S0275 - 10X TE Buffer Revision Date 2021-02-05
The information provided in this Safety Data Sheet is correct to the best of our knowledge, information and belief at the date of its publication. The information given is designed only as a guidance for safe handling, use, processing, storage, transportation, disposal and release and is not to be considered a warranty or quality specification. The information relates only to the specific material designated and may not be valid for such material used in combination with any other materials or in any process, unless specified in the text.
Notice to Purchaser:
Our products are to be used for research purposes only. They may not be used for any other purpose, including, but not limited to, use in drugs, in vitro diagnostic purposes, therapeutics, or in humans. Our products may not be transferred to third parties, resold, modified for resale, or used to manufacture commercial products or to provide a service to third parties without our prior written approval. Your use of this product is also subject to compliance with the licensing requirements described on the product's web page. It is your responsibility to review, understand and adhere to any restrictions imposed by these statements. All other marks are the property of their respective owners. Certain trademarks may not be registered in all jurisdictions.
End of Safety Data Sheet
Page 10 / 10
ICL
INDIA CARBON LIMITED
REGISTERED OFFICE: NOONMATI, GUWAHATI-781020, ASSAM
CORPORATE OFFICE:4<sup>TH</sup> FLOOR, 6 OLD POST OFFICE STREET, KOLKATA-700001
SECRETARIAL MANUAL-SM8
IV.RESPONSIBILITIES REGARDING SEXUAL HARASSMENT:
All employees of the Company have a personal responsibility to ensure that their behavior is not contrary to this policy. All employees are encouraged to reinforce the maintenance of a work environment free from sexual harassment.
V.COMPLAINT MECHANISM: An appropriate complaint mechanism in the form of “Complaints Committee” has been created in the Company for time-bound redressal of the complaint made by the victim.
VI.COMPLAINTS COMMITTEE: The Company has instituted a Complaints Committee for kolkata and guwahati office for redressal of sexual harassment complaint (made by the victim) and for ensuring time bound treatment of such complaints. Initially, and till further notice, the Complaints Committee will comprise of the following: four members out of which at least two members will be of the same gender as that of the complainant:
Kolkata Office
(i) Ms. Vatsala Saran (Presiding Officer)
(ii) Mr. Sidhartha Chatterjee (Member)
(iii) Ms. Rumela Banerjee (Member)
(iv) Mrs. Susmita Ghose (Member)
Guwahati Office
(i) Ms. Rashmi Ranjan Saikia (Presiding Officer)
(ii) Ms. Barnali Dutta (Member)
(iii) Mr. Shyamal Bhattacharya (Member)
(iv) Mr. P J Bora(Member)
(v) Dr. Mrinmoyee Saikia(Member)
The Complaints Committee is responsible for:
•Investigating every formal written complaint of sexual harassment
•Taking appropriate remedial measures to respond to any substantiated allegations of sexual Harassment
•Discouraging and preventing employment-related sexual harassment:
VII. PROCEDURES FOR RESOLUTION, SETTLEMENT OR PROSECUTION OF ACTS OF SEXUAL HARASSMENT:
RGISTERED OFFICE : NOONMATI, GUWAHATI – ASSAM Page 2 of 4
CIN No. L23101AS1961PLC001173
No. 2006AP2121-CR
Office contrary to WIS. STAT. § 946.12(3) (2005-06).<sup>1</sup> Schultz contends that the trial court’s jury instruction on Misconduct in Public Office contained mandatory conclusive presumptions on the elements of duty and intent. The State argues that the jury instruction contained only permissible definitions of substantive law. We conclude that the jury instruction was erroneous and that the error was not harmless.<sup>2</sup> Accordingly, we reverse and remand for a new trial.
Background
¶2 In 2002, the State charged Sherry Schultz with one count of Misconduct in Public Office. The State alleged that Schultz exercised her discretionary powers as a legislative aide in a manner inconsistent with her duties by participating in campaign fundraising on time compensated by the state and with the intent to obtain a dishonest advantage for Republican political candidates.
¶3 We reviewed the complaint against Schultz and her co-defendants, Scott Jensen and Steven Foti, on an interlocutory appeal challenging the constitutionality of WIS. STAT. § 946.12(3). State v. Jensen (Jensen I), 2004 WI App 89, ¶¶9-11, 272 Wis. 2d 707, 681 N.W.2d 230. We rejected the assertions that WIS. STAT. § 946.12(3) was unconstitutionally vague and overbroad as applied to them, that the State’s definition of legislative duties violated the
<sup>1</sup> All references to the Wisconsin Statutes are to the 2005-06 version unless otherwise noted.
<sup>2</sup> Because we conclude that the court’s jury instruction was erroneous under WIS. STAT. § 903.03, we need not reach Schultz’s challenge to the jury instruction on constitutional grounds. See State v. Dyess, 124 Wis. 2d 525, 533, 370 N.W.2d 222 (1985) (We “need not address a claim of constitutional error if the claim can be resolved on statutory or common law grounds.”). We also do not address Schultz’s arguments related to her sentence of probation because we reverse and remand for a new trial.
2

════════════════════

> **What is being asked**
Each line in the material either holds the string "made" or does not. State how many do, and nothing else.

> **Problem solution**
2